Dana fixa intensément son coéquipier. Ses cheveux bruns en bataille, son visage juvénile et son regard vert semblaient la supplier de se souvenir.
Et elle ne se souvenait que trop bien.
Elle revit non sans frissonner les yeux jaunes d'Eugène Tooms lorsque ce dernier l'avait agressée chez elle. Ce tueur en série avait été l'objet de l'une de leur première enquête et l'impensable était alors devenu réalité : Tooms s'était révélé être un mutant qui traversait les siècles et se repaissait du foie de ces victimes tous les trente ans afin de survivre... sans doute indéfiniment.
-Mulder, on ne trouve pas un phénomène paranormal à chaque coin de rue, se reprit Dana en se forçant à effacer la monstrueuse image de ses pensées.
-Non tu as raison. Mais le seul souvenir que ce brave Dan Mercer parvient désormais à verbaliser aux médecins et à la police locale, c'est l'image d'un passager. Un passager sans visage.
-Mulder...
Le grand brun éteignit brusquement le rétroprojecteur, faisant disparaître la photo de la victime amnésique.

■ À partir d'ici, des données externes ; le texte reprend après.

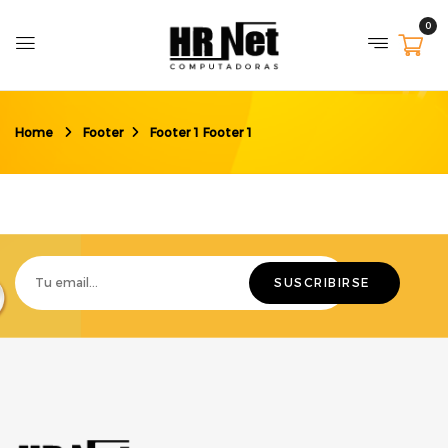
0
Home
Footer
Footer 1
Footer 1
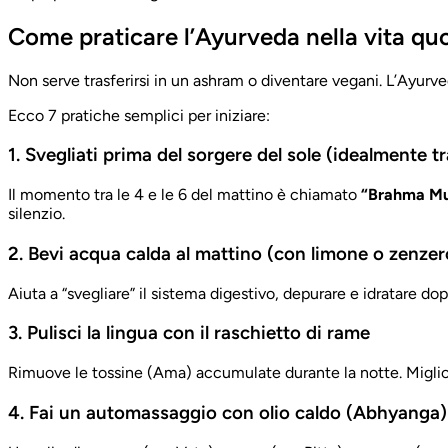
Come praticare l’Ayurveda nella vita quo
Non serve trasferirsi in un ashram o diventare vegani. L’Ayurve
Ecco 7 pratiche semplici per iniziare:
1. Svegliati prima del sorgere del sole (idealmente tra
Il momento tra le 4 e le 6 del mattino è chiamato
“Brahma Mu
silenzio.
2. Bevi acqua calda al mattino (con limone o zenzer
Aiuta a “svegliare” il sistema digestivo, depurare e idratare do
3. Pulisci la lingua con il raschietto di rame
Rimuove le tossine (Ama) accumulate durante la notte. Migliora
4. Fai un automassaggio con olio caldo (Abhyanga)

Et Dana put lire, malgré la semi-pénombre de la pièce, une résolution absolue gravée dans chacun des traits de son coéquipier. Une lueur brillait également dans ses iris vertes, celle-là même qui l'animait lorsqu'une chasse à la vérité se profilait à l'horizon.
Et comme pour confirmer ses pensées, Mulder se pencha finalement par dessus son bureau et murmura :
-Nous devons y aller, Scully. Je dois voir ce que Dan Mercer a rencontré dans ce train.